# Data under study
- - -

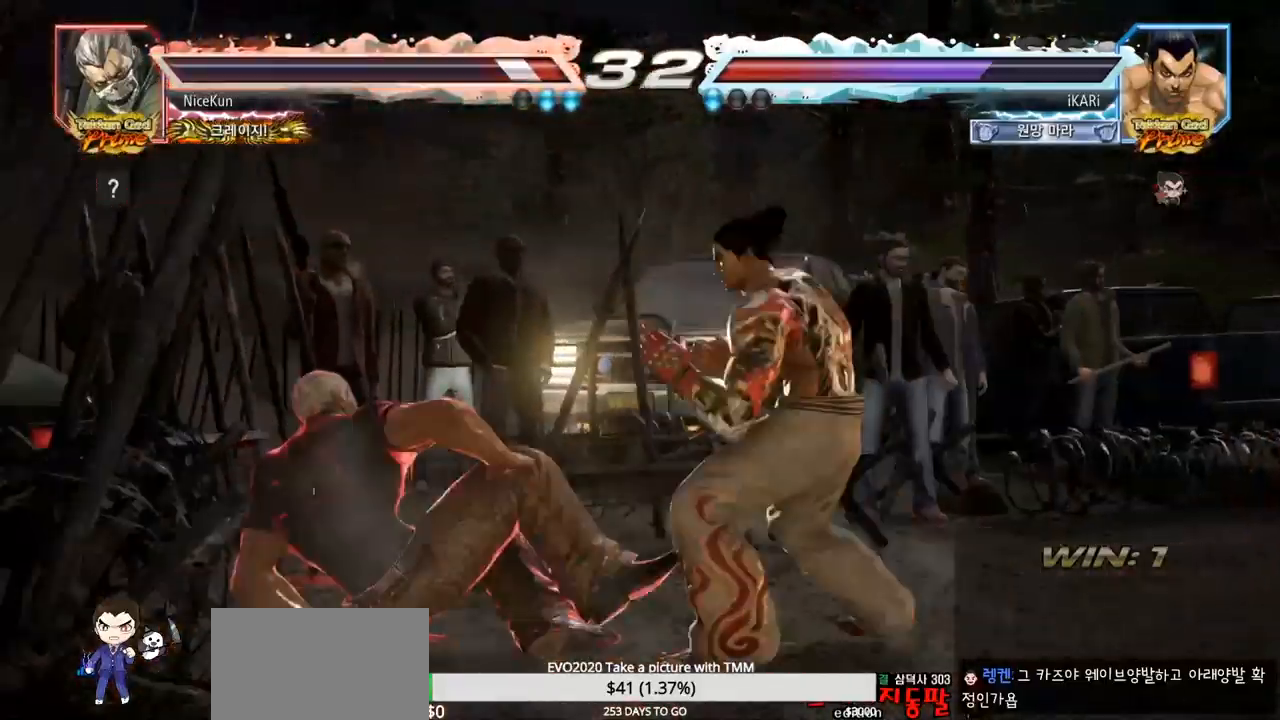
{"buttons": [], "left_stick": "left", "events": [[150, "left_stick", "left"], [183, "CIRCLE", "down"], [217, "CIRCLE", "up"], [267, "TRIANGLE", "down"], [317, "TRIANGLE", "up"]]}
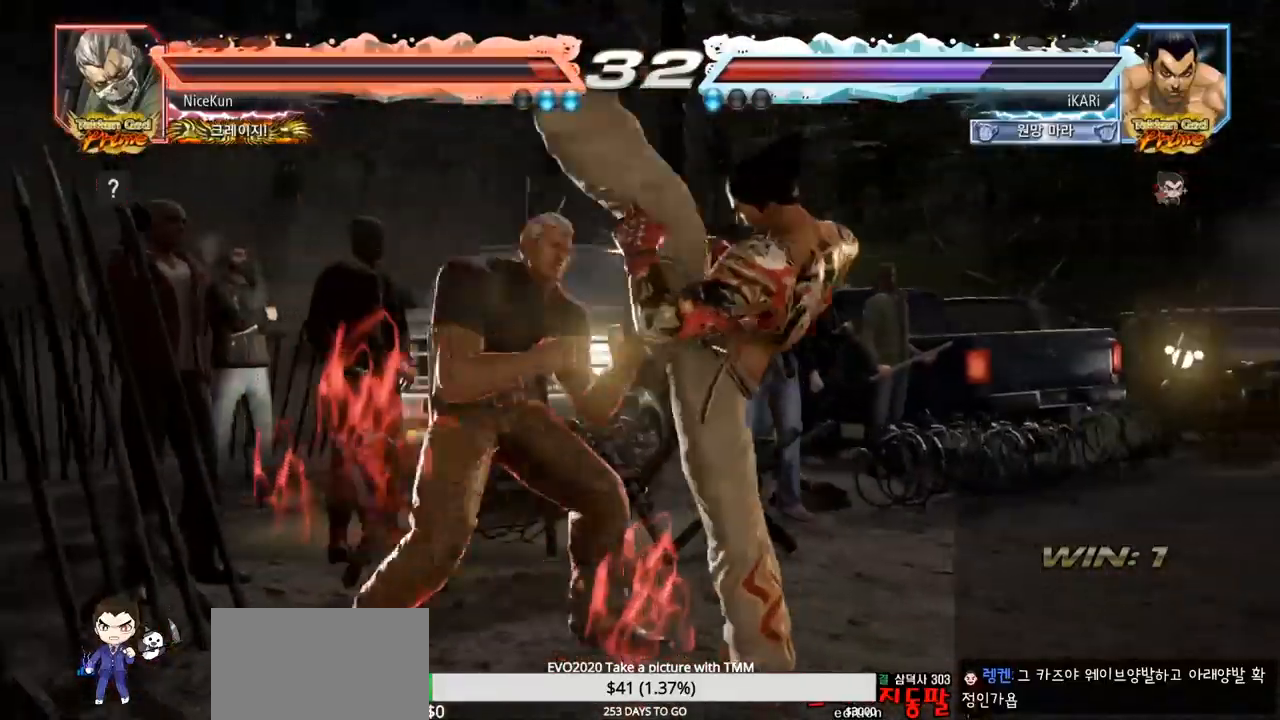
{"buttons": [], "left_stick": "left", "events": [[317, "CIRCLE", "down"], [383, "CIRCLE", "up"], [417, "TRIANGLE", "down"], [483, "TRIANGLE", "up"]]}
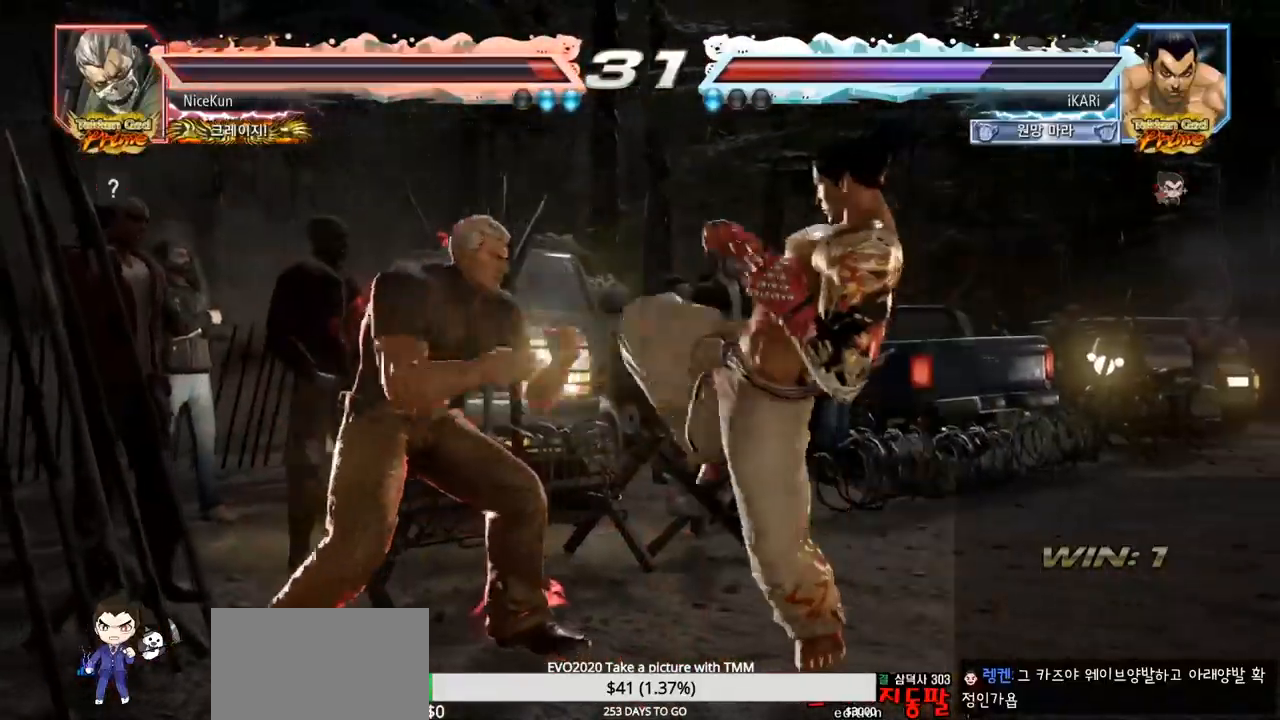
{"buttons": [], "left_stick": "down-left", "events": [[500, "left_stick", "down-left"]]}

- - -

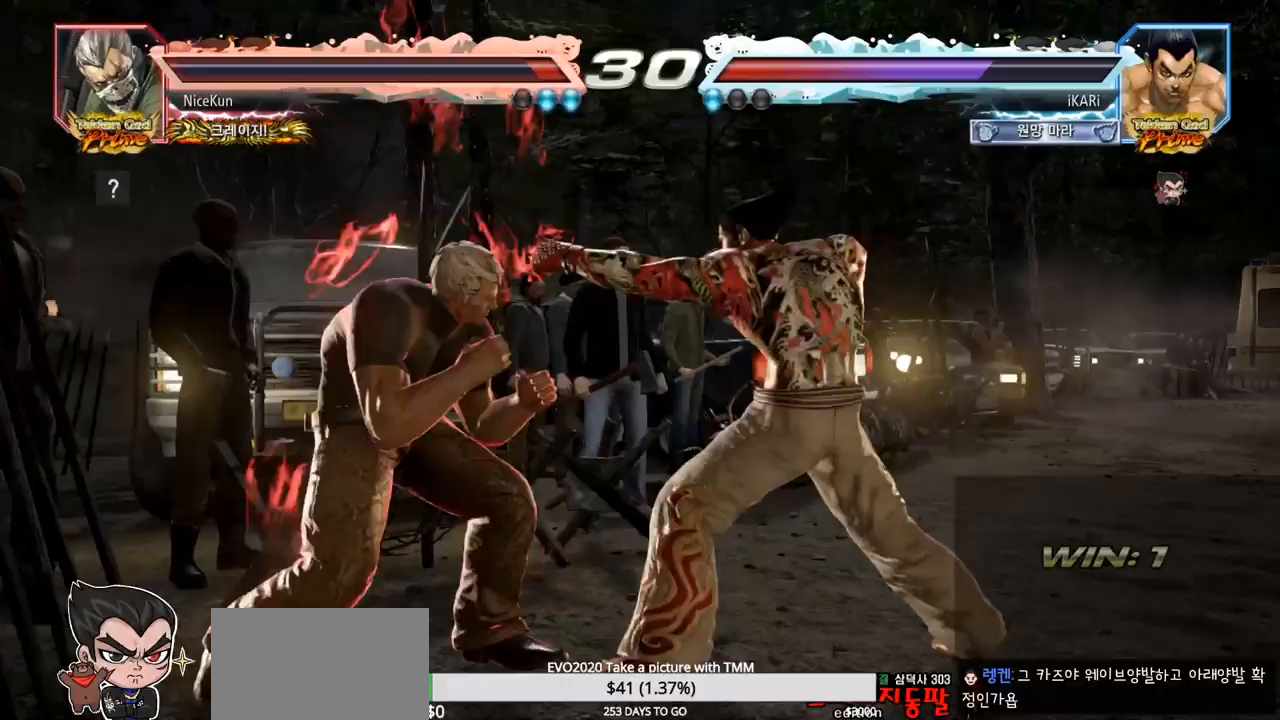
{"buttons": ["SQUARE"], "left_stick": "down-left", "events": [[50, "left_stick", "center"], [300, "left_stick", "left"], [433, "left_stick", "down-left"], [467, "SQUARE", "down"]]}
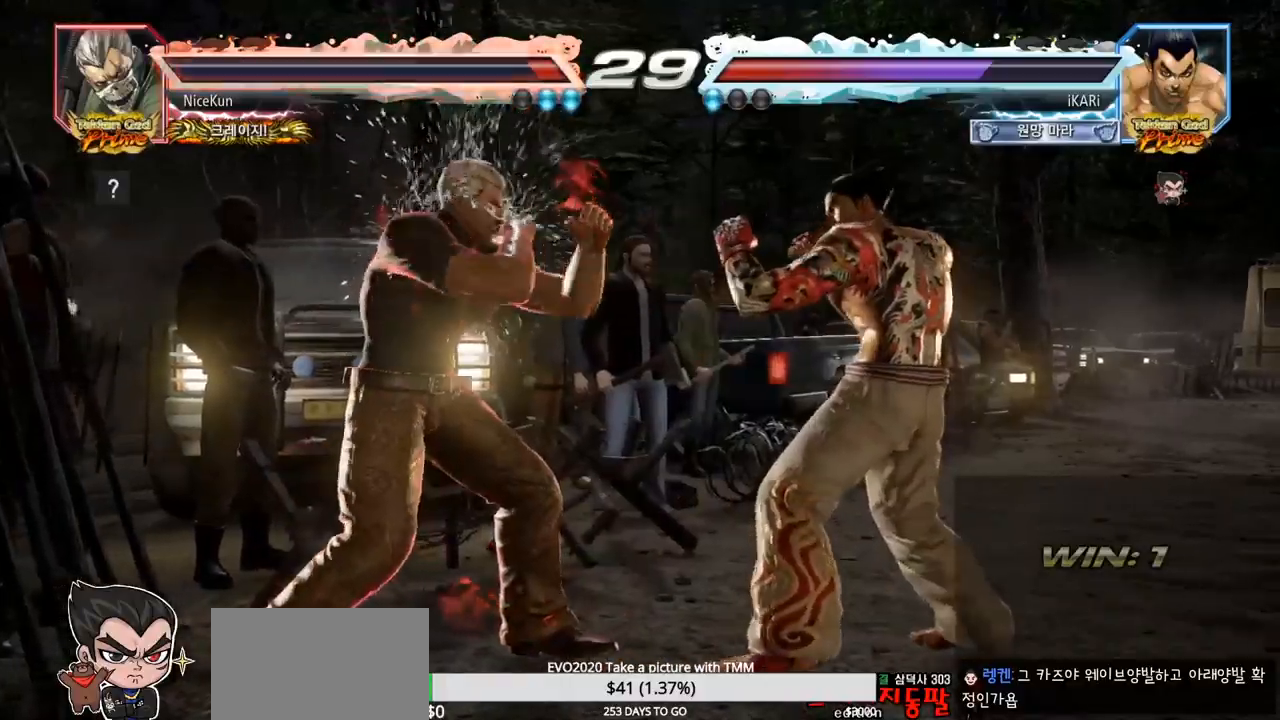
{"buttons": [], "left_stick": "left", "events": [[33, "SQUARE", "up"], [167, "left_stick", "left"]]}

- - -

Could you copy out every line in the material above that contains the string "CIRCLE"?

# Solution below
{"buttons": [], "left_stick": "left", "events": [[150, "left_stick", "left"], [183, "CIRCLE", "down"], [217, "CIRCLE", "up"], [267, "TRIANGLE", "down"], [317, "TRIANGLE", "up"]]}
{"buttons": [], "left_stick": "left", "events": [[317, "CIRCLE", "down"], [383, "CIRCLE", "up"], [417, "TRIANGLE", "down"], [483, "TRIANGLE", "up"]]}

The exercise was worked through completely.